Hopefully these newer technologies will have a more solvable set of problems. They almost seem like science fiction, because that’s what they would have been a few years ago.

The chunks of DNA that the relatively inexpensive current technologies analyze are short. Sometimes you can only get 100 letters of genetic code. It’s like shredding the Sunday L.A. Times: If you tear it into fairly large pieces, it isn’t that hard to sit down and eventually reconstruct the newspaper. But if you shred it into little tiny pieces, where you can’t see what the neighboring pieces are, it would be orders of magnitude more difficult to reassemble.

That’s sort of the issue with reading DNA. When you can read long pieces it makes the reassembly of the right sequence much more plausible than if it’s shredded into little tiny bits. A lot of the new technology has been going toward getting much longer reads, some in the multiple thousands of letters, which would be really phenomenal.

How will the foundation judge the teams?


They’ll have to sequence 100 genomes within 30 days, and they’ll have to do it accurately. It’s not clear that there have been 100 genomes sequenced yet today — certainly there are not that many in the scientific literature.

Our sponsor, Medco, is supporting the validation process, which will determine who has the most accurate and complete sequences.

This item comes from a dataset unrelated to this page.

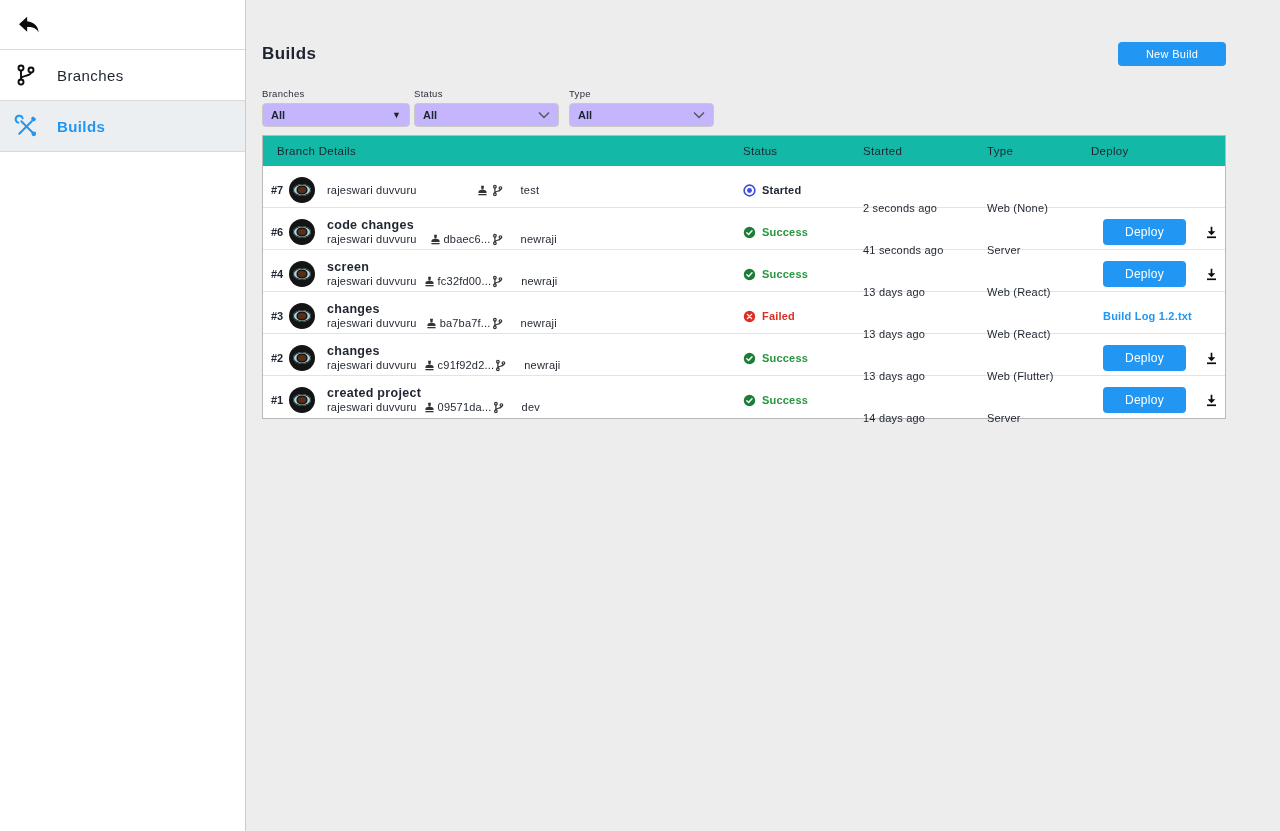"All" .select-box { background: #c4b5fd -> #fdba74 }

One of the important elements of this is something called haplotype phasing. We all have two sets of chromosomes, one from our mothers and one from our fathers. Haplotype phasing is accurately saying, here’s the DNA you got from your mother, and here’s the DNA you got from your father.

Most people have asked these kinds of questions at some stage of their life: Did I get this trait from my mother or from my father? We’ll be able to answer those questions very precisely.

My father died at a young age, 59, of sudden cardiac death. My mother is 88 and still plays golf. I would kind of want to know who I got my key longevity genes from [laughs]. I don’t think any of the sequencing companies currently are able to do that.

Why sequence the genomes of centenarians?


The DNA sequence itself is only one component. Without associated information about traits — did your mother have this disease or did your father have it? — genetic information is meaningless.

Looking at centenarians is one way of saying, here’s 100 people with a very uniquely defined trait: remarkable old age. Obviously they have pretty good genes if they’ve lived to be 100.

This type of analysis is a critical part of the future. The reason why we need the cost to be low and the accuracy high is that we need to do about 10,000 human genomes as a base set and have it paired with people’s corresponding health information.

We want to do a search through the entire genome to understand the correlation between health and wellness and disease.

Is 30 days long enough to sequence 100 genomes?

Well, it needs to be, right? If we’re going to do tens of thousands and you can’t do 10 in 30 days, you’re not really providing a technology that contributes to the solution.


Ten years from now, where do you see this field?

I think having your genome sequenced will be such an important part of medicine.

One of the big advances right now is looking at the genetic changes in cancer. Now we know that there are cancer drugs that work very effectively in people with certain genetic mutations. One of the first things you will want to know if you have cancer will be if you have any of these genetic mutations.

It will be fast and cheap and you’ll have it done several times, because cancer is caused by accumulated genetic change. The DNA in your tumor could be very different than your core cell DNA, and it could continue to change over time.

This interview was edited for length and clarity.